Alternative History


The territory of the Hudson Bay's Company, known as Rupert's Land, was a massive amount of land that composed of all land that drained into the Hudson's Bay, granted to the fur trading company by King Charles II on 1670. However, up until the early 19th century, the only inhabitants of this land, equaling 3.9 million sq km (1.5 million sq mi) being the Native American's who lived off the land for generations, and the few rugged European's who traversed the land in the search of valuable furs.

Rupert's Land at it's greatest extent.

In 1811, Thomas Douglas, 5th Earl of Selkirk, who received a grant of land from the Hudson's Bay Company, sent an expedition of Scottish settlers to the area where the Red and the Assiniboine River's joined called Assiniboia, and established Fort Douglas in 1812, which in OTL became Winnipeg. Despite hostility with the HBC's rival the North Western Company, which resulted in the Pemmican Wars, the colony began to grow. Although most of this grant was turned over to the United States in 1818, the small outpost was beginning to prosper. The colony was not agriculturally successful, but the promise of free land continued to bring in new settlers. By the 1860's, the majority of the resident's of the colony was Metis, the decedent's of French fur trappers and their Indian wives, and, despite the presence of Scottish Presbyterians, the population was primarily French and Roman Catholic. And then the small farming community was turned upside down in 1869.

In 1869, the new Dominion of Canada, barely two years old, set its sights on expanding west. After the attempt by the United States to annex British Columbia, Assiniboia and Nova Scotia because of the British support for the Confederacy in the Civil War, the area of Rupert's Land was seen by many English-Canadians as the perfect place to expand. In 1869, the Hudson's Bay Company sold Rupert's Land to Canada, with Ottawa taking over administration of the land on December 1.

The Selkirk Land Grant.

In an effort to prepare the land, the government appointed an English-speaking governor, William McDougall, who was a known Anti-Francophone, and dispatched surveying teams to prepare the land for Ontarian and European settlers. The Metis and resident's of Assiniboia were outraged, and under the leadership of Louis Riel, formed a Provisional Government, and actively prevented McDougall or the surveying teams to enter the area until negotiations between the Provisional Government and Canada took place. Riel outlined his 14 points to which the Metis would accept to become part of Canada, and the majority of the Anglophobe residents, mostly Ontarian's and Americans agreed. However, a small minority of English-Canadians disagreed, and began to oppose the Provisional Government, which the Metis and French were working to be more representative, allowing English members in as well. Riel ordered them to be arrested, and imprisoned in Fort Gary on December 8. However, several escaped in January, and one, Thomas Scott, threatened to kill Riel and do whatever it took to make sure Assiniboia joined Canada. Scott was tried for treason, and was set to be executed.

Point of Divergence

During this time, Riel and the Canadian government were beginning negotiations, and Riel knew that killing Scott would anger Ontario, so he personally ordered Scott to not be executed. With this crisis averted, Riel returned to negotiations, but the Canadian representatives did have the power to accept the Metis' demands, which they even said were reasonable such as protection of French rights, Roman Catholicism and a bilingual head of government. When they left to return to Ottawa, Riel decided to take his case directly to Great Britain. By this time, the locals knew that if Canada took over, they could be forced from their lands, as no one held definite proof they owned their farms. Many were calling instead for a creation of a new nation, another Dominion under Great Britain, which Riel supported.

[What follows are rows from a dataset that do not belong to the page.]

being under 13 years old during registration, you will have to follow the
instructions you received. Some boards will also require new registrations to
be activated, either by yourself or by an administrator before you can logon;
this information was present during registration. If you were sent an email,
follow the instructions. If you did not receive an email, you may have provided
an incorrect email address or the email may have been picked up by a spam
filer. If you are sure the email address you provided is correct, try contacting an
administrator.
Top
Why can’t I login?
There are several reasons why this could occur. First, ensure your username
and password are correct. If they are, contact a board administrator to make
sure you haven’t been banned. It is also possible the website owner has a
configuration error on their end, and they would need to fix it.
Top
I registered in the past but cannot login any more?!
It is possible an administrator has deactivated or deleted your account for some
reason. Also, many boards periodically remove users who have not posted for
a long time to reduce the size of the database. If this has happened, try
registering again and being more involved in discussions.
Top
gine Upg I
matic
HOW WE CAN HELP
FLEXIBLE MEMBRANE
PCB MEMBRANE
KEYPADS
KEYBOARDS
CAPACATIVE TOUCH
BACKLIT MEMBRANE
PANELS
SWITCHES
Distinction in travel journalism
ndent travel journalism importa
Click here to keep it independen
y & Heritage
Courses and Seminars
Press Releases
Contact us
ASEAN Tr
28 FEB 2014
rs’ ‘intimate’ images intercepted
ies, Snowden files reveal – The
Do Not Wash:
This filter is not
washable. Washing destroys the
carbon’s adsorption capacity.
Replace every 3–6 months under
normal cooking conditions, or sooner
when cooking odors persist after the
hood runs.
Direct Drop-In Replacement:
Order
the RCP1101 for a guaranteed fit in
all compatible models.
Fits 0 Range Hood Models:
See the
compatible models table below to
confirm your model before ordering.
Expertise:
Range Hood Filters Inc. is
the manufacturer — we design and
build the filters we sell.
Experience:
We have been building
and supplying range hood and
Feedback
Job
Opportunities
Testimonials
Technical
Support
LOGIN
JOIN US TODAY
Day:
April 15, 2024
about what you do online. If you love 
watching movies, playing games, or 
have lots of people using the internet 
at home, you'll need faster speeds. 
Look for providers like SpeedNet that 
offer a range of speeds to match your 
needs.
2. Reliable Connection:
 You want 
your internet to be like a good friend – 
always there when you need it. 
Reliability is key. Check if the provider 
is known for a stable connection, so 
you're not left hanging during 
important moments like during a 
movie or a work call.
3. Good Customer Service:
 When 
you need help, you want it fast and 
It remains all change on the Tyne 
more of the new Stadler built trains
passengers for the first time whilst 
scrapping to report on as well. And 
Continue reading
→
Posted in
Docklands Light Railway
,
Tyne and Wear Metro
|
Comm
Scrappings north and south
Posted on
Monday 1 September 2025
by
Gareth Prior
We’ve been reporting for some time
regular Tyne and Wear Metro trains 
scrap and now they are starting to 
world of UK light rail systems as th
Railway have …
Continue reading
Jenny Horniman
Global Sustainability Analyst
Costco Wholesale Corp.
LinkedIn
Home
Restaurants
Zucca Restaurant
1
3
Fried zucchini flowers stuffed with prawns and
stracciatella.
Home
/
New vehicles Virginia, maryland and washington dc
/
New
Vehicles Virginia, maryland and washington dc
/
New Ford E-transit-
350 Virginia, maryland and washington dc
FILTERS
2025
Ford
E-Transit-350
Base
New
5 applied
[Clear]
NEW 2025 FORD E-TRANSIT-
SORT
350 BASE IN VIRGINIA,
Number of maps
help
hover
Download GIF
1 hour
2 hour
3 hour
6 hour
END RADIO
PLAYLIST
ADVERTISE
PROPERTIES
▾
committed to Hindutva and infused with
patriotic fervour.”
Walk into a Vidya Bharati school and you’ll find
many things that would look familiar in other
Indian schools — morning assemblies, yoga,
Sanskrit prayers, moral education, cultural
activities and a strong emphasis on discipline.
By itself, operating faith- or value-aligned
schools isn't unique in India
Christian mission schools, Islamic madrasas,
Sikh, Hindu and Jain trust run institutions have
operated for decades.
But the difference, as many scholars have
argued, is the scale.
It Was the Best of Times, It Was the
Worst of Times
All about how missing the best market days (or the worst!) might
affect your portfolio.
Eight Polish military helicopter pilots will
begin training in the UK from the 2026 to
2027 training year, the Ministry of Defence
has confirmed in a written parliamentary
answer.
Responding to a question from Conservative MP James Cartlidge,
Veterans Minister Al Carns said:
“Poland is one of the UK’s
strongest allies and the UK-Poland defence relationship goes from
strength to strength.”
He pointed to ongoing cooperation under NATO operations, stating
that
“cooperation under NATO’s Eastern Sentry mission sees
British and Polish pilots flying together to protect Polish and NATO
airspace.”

Louis Riel, First Prime Minister of Assiniboia

Louis Riel, traveling through the US, set sail from Boston in April, while the Canadian Government continued to stall, unaware until Riel was at sea that Assiniboia did not really want to join Canada. Prime Minister John A. Macdonald was stunned, and he sent a representative to London to hopefully talk Riel into joining Canada. But he did not arrive in time, and Riel, having a meeting with Queen Victoria, outlined his proposal for the Dominion of Assiniboia, much like Canada, but with more representative's of the people. Victoria, impressed by Riel's plan, gave her approval. When Macdonald found out in May, he tried to convince the British that Canada should expand into Assiniboia, but his calls fell on deaf years, mostly because the people of the area supported the creation of a new nation, and not to join Canada.

On September 4, 1870, the British Parliament passed the Dominion of Assiniboia Act, which gave the people of "the territory of Assiniboia" the rights to form their own government. When Riel returned to Fort Gary, a Confederation Commission was established, which wrote a new constitution for the Dominion of Assiniboia. On March 15, 1870, the Dominion of Assiniboia was established, with Riel named the first Prime Minister.